A composer and sound artist with a classical background and varied influences, Alberto Bernal’s works are framed near the turning point between concert situations and other disciplines such as installation, performance art or video art. He began his musical studies in Madrid and Salamanca before moving to Germany where he studied composition and electro-acoustic music under Mathias Spahlinger, Mesías Maiguashca and Peter Ablinger. Above all else, his work is a search for and a deconstruction of the boundary between the aesthetic and the socio-political, as well as between the different traditional realms of perception (sound, image, word, everyday perception). His work has been presented in various places in Europe, America and Asia, and he has received several awards and scholarships: Darmstadt International Festival (2002 and 2004), Humboldt Foundation, DAAD/La Caixa Foundation, Ministry of Culture, Goethe Institute, Community of Madrid, SWR Stuttgart, European Academy, Residencia de Estudiantes Hall, Casa Velázquez or Matadero Madrid. He is currently co-director of the Master's Degree in Electro-acoustic Composition at the CSKG (Madrid) and professor of Analysis and Composition Techniques at the Conservatory of Music of Aragon.

Anna Margules
Anna Margules studied the recorder under Horacio Franco, and French Modern Literature, both at the National Autonomous University of Mexico. She studied the flute in Amsterdam under Walter van Hauwe at the Sweelinck Conservatorium. Under the guidance of Pedro Memelsdorff, she continued her studies into the music of the Italian Trecento in France, Italy and Spain. She obtained her master's degree in Artistic Performance, specialising in the Recorder, at the Advanced School of Music and the Performing Arts in Porto. Her interest in the diverse forms of contemporary artistic expression has constantly led her to collaborate with different composers and to perform numerous premières.
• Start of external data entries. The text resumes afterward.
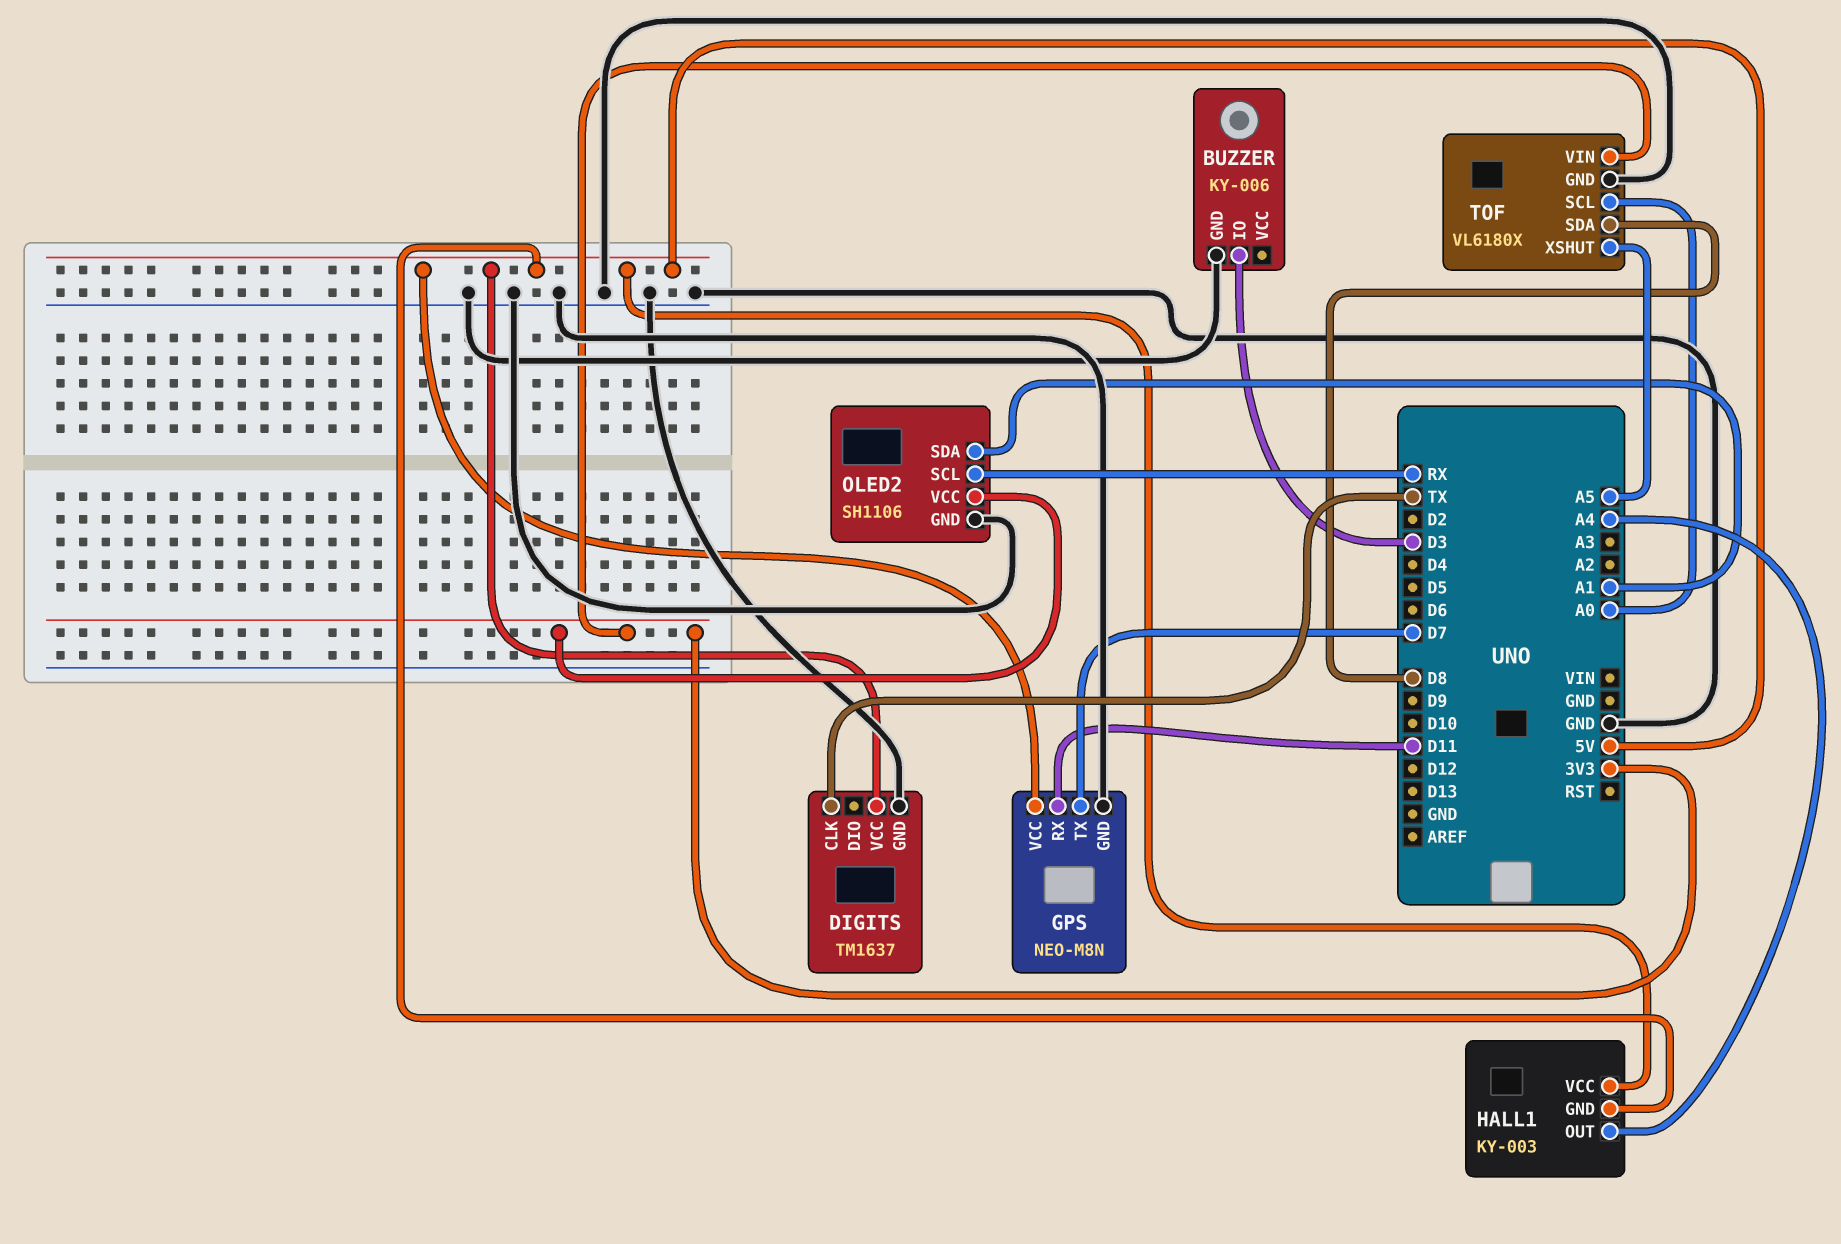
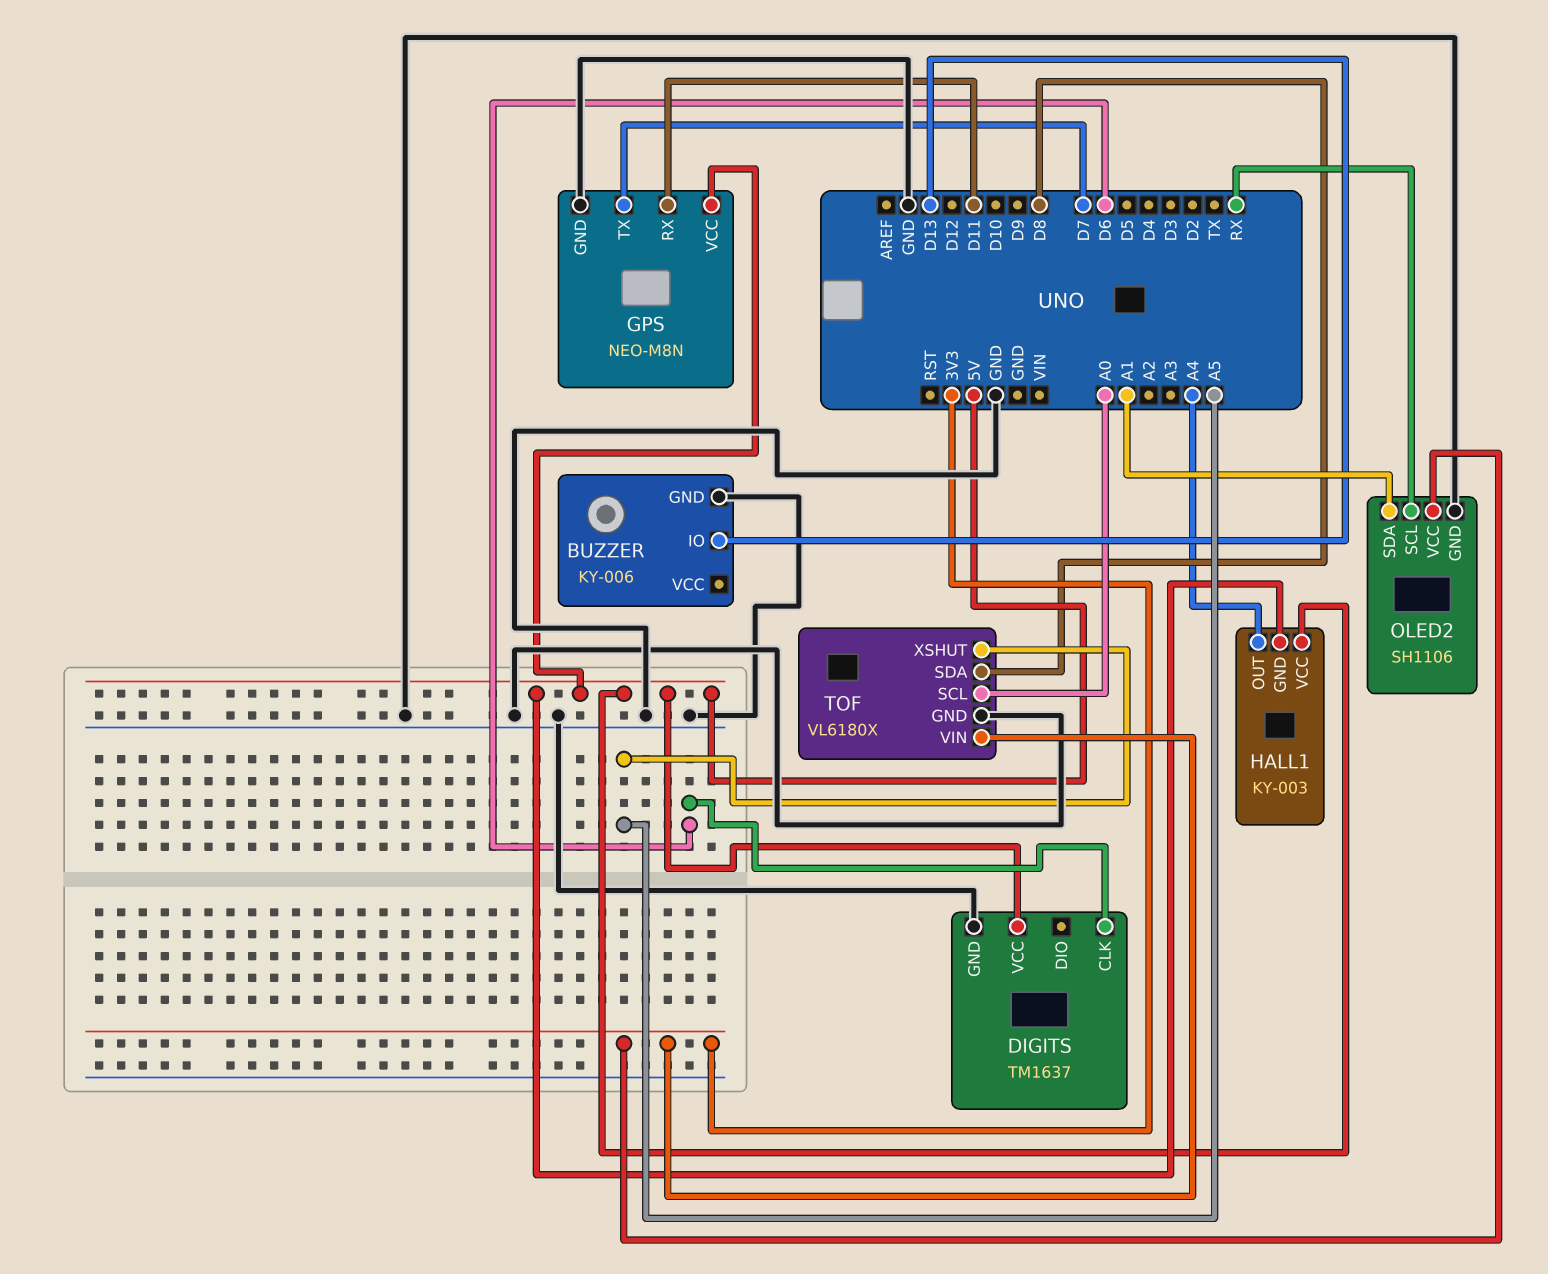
BUZZER pin IO: D3 -> D13
DIGITS pin CLK: TX -> D6

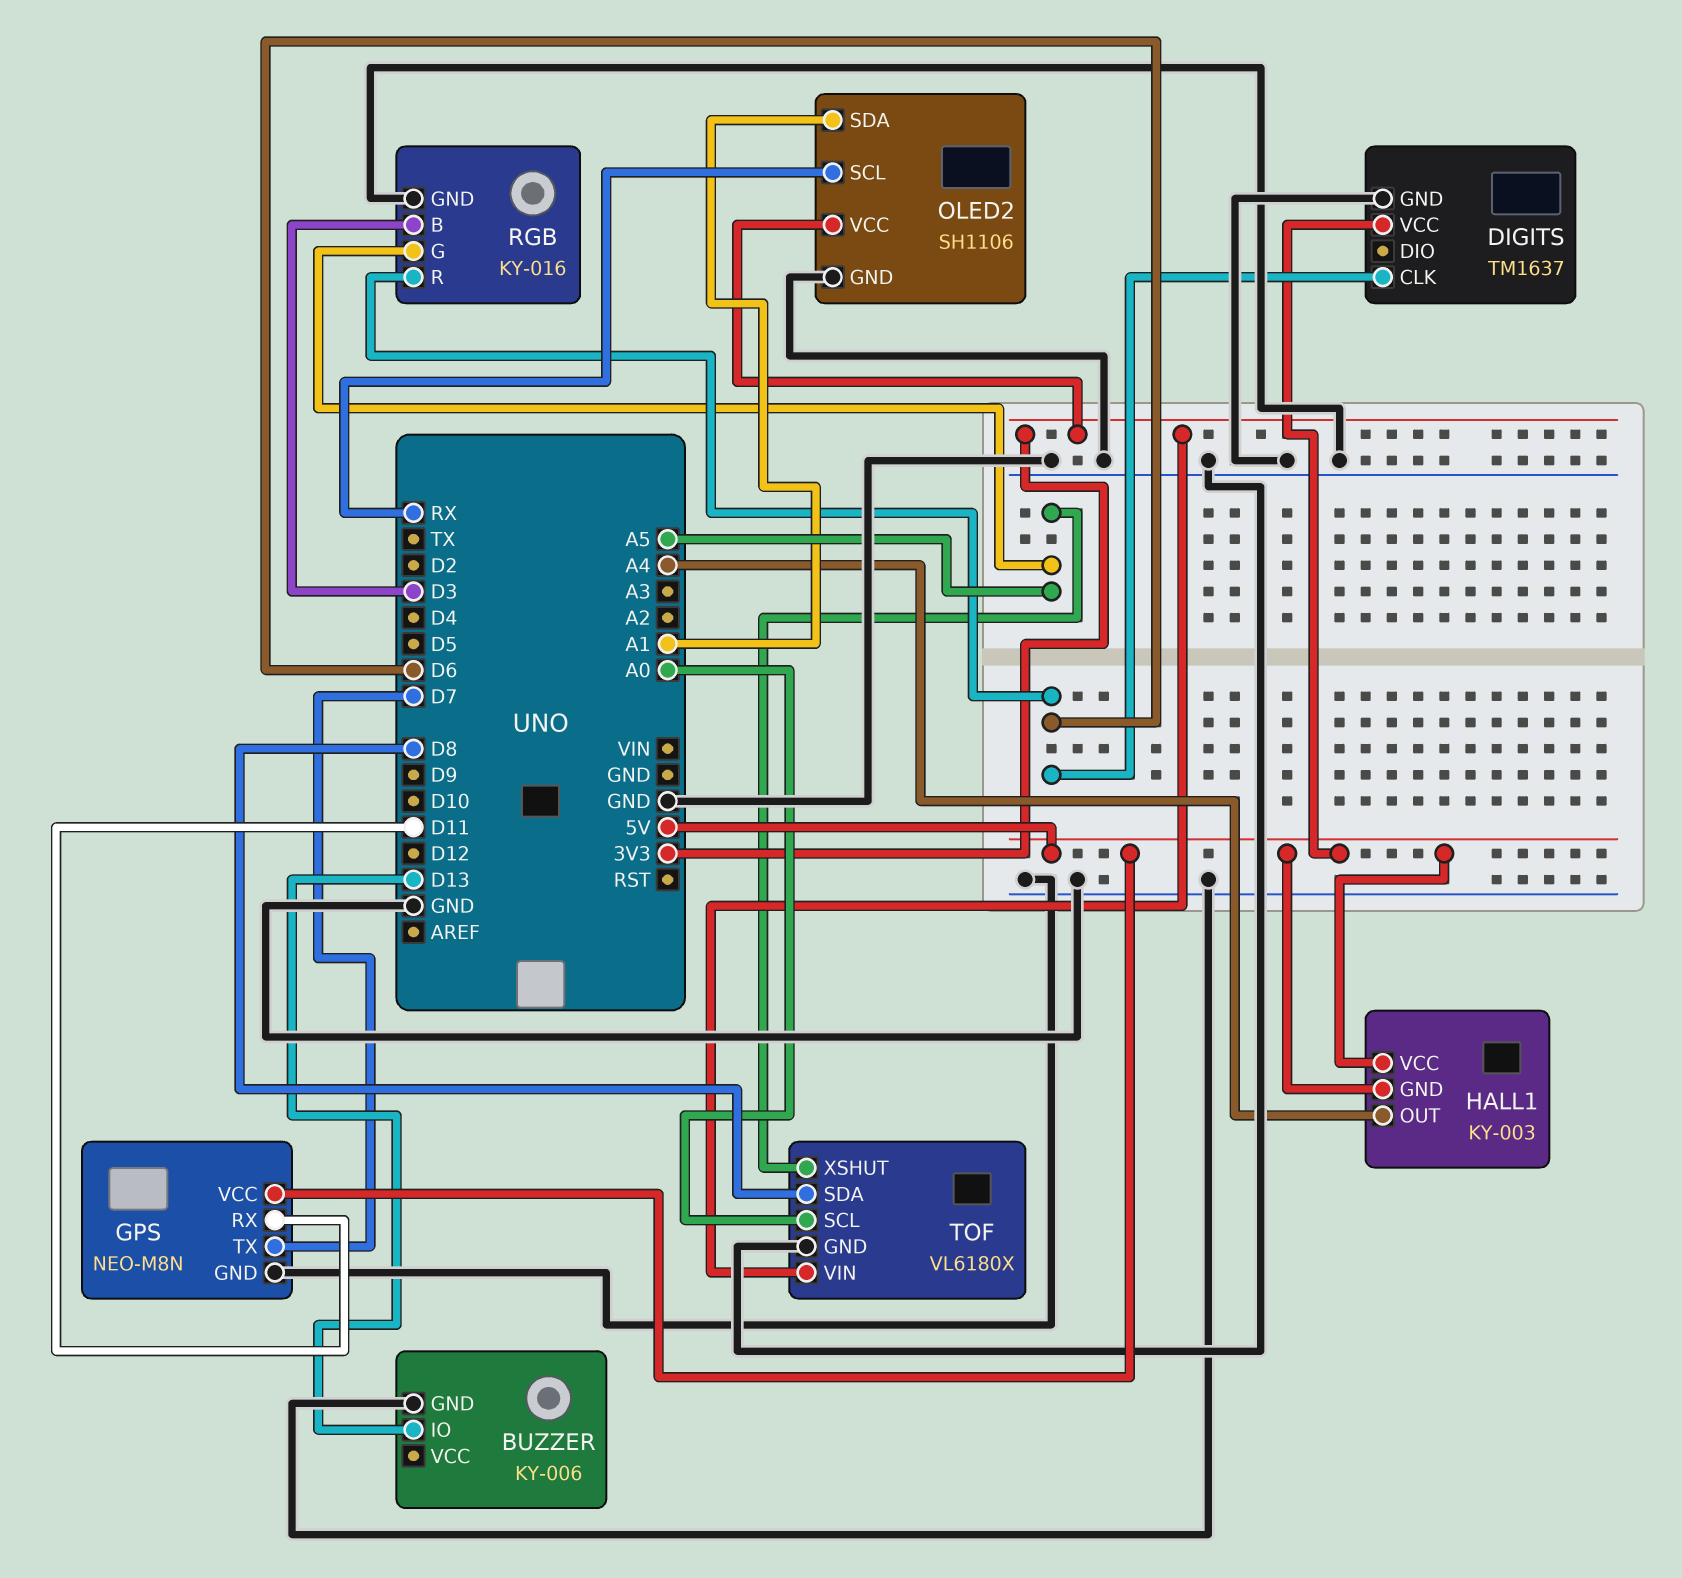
RGB: none -> KY-016
RGB pin B: none -> D3
RGB pin G: none -> A5
RGB pin GND: none -> GND
RGB pin R: none -> D6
In addition, she has been extremely active in the field of Early Music, disseminating the repertoire of the 14th and 16th centuries. She has been a member of various chamber ensembles: Plural Ensemble (20th century), Los Músicos del Buen Retiro (17th-18th centuries), Sforzinda (16th century) and especially Trio Subtilior (14th century), Intratempo (a recorder trio), La Recisunda (17th-20th centuries). She combines her concert activity with teaching, giving specialised courses in Mexico, Cuba, Sweden, Germany and Spain. She is currently teaching at the Conservatory of Music of Aragon and at the Autonomous University of Madrid.